--- TASK INSTRUCTIONS ---
Examine each line of the data. Copy those that contain the string "Università".
[Start of Attachment]
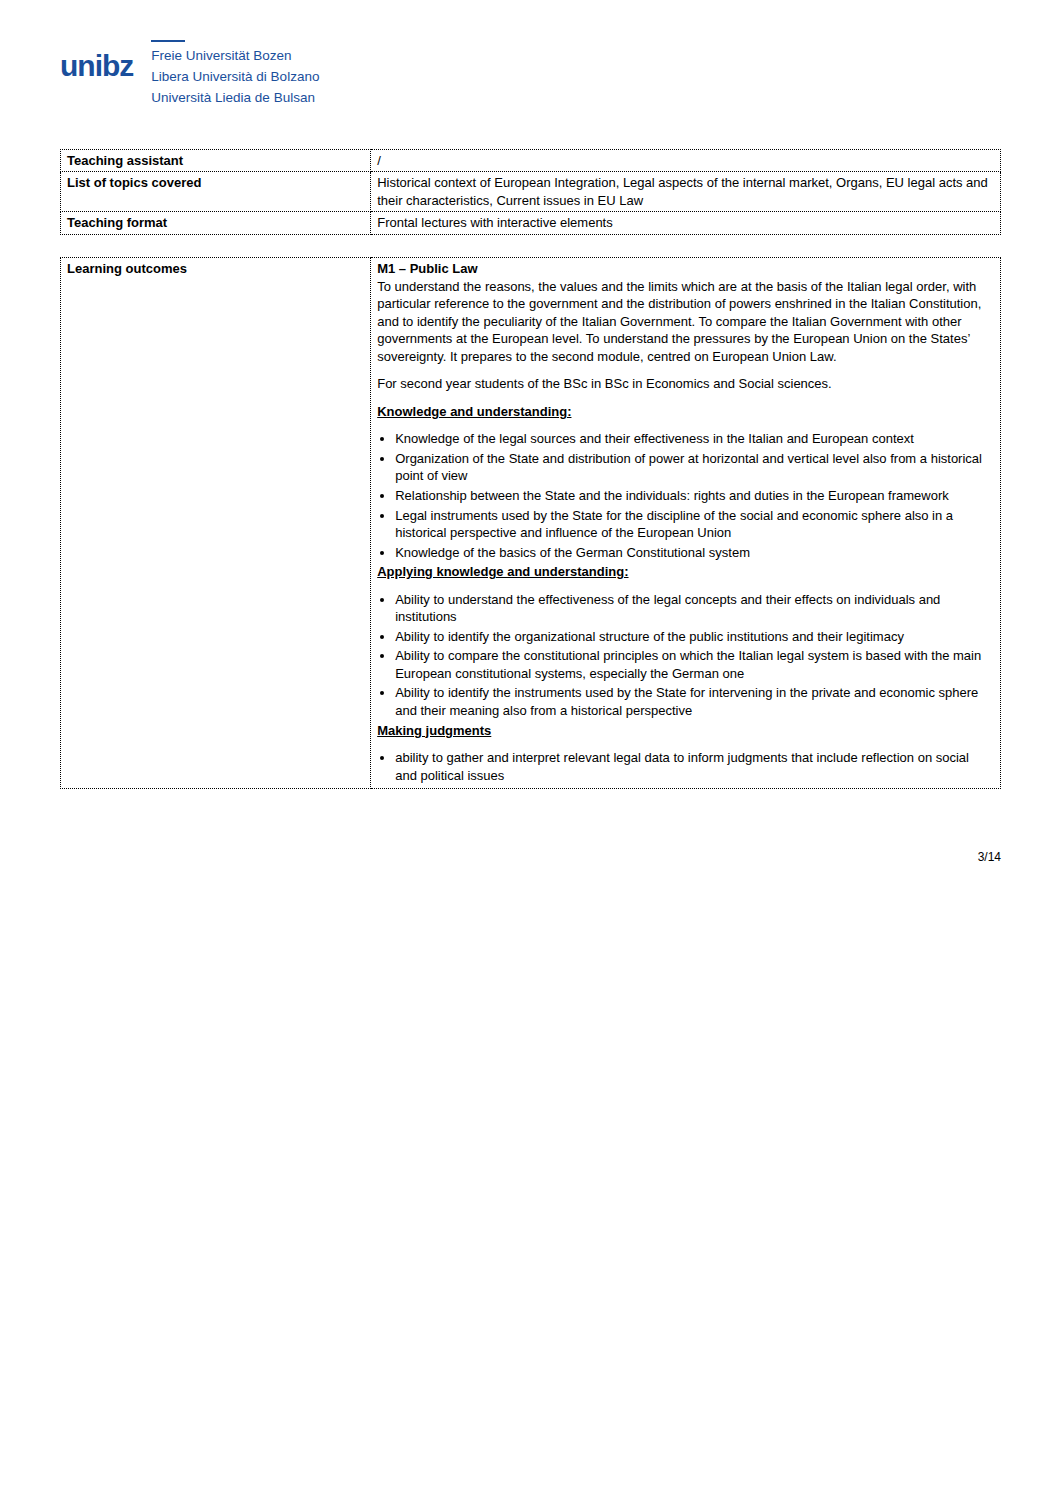unibz
Freie Universität Bozen
Libera Università di Bolzano
Università Liedia de Bulsan
| Teaching assistant | / |
| List of topics covered | Historical context of European Integration, Legal aspects of the internal market, Organs, EU legal acts and their characteristics, Current issues in EU Law |
| Teaching format | Frontal lectures with interactive elements |
| Learning outcomes | M1 – Public Law To understand the reasons, the values and the limits which are at the basis of the Italian legal order, with particular reference to the government and the distribution of powers enshrined in the Italian Constitution, and to identify the peculiarity of the Italian Government. To compare the Italian Government with other governments at the European level. To understand the pressures by the European Union on the States’ sovereignty. It prepares to the second module, centred on European Union Law. For second year students of the BSc in BSc in Economics and Social sciences. Knowledge and understanding: Knowledge of the legal sources and their effectiveness in the Italian and European context Organization of the State and distribution of power at horizontal and vertical level also from a historical point of view Relationship between the State and the individuals: rights and duties in the European framework Legal instruments used by the State for the discipline of the social and economic sphere also in a historical perspective and influence of the European Union Knowledge of the basics of the German Constitutional system Applying knowledge and understanding: Ability to understand the effectiveness of the legal concepts and their effects on individuals and institutions Ability to identify the organizational structure of the public institutions and their legitimacy Ability to compare the constitutional principles on which the Italian legal system is based with the main European constitutional systems, especially the German one Ability to identify the instruments used by the State for intervening in the private and economic sphere and their meaning also from a historical perspective Making judgments ability to gather and interpret relevant legal data to inform judgments that include reflection on social and political issues |
3/14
[End of Attachment]
--- YOUR RESPONSE ---
Libera Università di Bolzano
Università Liedia de Bulsan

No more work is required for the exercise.